Element region listings:
::::::

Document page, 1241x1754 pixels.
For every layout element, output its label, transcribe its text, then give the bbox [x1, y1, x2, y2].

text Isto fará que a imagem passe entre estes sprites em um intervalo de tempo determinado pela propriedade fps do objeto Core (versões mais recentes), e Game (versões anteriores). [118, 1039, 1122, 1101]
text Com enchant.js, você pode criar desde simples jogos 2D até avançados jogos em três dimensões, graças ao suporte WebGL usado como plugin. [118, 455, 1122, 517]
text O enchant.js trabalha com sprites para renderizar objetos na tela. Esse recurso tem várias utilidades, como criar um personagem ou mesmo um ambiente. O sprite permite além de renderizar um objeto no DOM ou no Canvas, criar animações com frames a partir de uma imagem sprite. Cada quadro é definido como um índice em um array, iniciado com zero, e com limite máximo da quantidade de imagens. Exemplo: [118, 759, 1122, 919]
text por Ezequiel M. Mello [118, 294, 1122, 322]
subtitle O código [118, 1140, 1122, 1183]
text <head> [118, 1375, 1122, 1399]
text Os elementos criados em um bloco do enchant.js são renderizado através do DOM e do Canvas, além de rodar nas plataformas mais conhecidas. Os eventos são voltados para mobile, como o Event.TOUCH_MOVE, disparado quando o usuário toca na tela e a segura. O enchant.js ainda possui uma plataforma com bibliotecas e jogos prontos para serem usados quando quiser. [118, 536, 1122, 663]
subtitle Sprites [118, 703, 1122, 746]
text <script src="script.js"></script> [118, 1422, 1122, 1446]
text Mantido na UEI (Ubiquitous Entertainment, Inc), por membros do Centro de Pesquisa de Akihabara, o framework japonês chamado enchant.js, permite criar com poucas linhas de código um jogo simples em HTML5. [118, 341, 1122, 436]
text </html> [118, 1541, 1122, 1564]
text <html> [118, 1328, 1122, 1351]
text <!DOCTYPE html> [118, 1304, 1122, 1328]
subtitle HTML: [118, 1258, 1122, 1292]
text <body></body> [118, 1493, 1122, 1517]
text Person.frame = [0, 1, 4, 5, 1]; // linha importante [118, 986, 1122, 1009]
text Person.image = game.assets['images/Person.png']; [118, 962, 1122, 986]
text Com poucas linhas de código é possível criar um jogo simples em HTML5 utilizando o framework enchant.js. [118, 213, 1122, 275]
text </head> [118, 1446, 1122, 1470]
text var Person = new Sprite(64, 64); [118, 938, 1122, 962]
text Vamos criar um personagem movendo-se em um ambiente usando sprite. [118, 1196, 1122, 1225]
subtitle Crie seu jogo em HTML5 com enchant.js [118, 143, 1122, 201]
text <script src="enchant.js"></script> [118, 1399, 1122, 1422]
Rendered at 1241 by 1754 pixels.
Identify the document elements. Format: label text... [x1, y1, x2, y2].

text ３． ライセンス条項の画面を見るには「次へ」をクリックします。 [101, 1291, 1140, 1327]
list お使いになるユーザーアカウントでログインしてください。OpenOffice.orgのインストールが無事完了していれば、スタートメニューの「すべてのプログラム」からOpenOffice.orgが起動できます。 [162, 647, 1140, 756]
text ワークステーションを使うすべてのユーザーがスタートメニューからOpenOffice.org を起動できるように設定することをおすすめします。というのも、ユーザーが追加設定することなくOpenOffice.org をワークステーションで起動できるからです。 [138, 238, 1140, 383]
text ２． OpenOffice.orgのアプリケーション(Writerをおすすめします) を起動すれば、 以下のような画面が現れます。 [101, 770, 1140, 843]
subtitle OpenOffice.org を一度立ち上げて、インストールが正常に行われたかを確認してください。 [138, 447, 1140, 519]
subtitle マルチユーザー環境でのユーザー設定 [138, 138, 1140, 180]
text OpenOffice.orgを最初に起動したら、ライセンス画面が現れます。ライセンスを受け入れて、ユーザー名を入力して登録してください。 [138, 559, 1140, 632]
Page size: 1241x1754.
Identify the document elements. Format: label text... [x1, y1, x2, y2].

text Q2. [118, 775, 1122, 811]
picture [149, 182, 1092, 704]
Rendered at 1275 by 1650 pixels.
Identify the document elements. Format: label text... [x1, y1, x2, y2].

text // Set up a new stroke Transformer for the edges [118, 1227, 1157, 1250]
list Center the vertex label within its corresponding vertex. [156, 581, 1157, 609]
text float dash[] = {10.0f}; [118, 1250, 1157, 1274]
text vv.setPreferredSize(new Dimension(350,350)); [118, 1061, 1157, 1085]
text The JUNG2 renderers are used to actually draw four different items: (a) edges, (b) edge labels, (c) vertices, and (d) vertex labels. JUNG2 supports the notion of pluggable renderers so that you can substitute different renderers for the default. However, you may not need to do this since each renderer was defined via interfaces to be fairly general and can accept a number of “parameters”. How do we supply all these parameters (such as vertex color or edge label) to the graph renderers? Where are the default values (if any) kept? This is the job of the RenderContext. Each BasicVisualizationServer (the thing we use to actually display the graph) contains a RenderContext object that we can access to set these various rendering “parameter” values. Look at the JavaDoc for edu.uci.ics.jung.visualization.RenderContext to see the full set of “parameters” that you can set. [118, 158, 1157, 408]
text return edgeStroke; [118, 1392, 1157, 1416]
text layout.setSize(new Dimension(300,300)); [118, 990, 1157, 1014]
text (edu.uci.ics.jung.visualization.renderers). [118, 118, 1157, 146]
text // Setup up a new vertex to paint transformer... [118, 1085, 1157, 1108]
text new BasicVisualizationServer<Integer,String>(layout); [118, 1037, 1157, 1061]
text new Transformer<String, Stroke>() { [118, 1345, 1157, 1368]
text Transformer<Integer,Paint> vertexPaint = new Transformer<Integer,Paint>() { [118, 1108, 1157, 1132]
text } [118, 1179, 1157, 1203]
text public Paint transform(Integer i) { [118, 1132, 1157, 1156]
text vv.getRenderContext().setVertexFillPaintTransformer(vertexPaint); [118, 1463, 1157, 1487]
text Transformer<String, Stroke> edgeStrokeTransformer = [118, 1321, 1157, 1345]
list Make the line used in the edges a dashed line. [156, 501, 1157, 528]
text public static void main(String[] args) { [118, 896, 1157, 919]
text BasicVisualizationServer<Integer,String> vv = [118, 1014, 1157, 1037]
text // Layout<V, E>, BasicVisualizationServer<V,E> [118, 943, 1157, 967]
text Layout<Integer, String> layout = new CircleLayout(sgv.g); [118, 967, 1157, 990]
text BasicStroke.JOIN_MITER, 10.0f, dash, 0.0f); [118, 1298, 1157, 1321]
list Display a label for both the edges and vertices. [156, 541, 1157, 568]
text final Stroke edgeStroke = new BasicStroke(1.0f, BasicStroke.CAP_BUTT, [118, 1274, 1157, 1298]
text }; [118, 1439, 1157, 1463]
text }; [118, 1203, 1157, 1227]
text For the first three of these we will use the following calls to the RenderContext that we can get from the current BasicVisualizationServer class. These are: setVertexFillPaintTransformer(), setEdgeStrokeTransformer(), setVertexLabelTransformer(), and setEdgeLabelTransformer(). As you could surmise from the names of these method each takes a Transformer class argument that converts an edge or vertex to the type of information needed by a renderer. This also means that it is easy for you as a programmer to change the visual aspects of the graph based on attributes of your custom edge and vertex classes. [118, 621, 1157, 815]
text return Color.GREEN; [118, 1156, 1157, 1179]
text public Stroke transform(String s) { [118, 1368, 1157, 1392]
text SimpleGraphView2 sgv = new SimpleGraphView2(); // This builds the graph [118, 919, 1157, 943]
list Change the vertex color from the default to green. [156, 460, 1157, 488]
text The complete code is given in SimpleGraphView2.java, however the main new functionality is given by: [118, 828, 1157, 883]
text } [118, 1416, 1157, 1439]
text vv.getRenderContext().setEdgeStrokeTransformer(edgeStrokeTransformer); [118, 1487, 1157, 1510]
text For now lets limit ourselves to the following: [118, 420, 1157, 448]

::::::

* **DIRECTIONS**
Copy verbatim the lines of the data from the line containing "text Isto fará" up to and including the line containing "text Com enchant.js, você".

* **WORKED SOLUTION**
text Isto fará que a imagem passe entre estes sprites em um intervalo de tempo determinado pela propriedade fps do objeto Core (versões mais recentes), e Game (versões anteriores). [118, 1039, 1122, 1101]
text Com enchant.js, você pode criar desde simples jogos 2D até avançados jogos em três dimensões, graças ao suporte WebGL usado como plugin. [118, 455, 1122, 517]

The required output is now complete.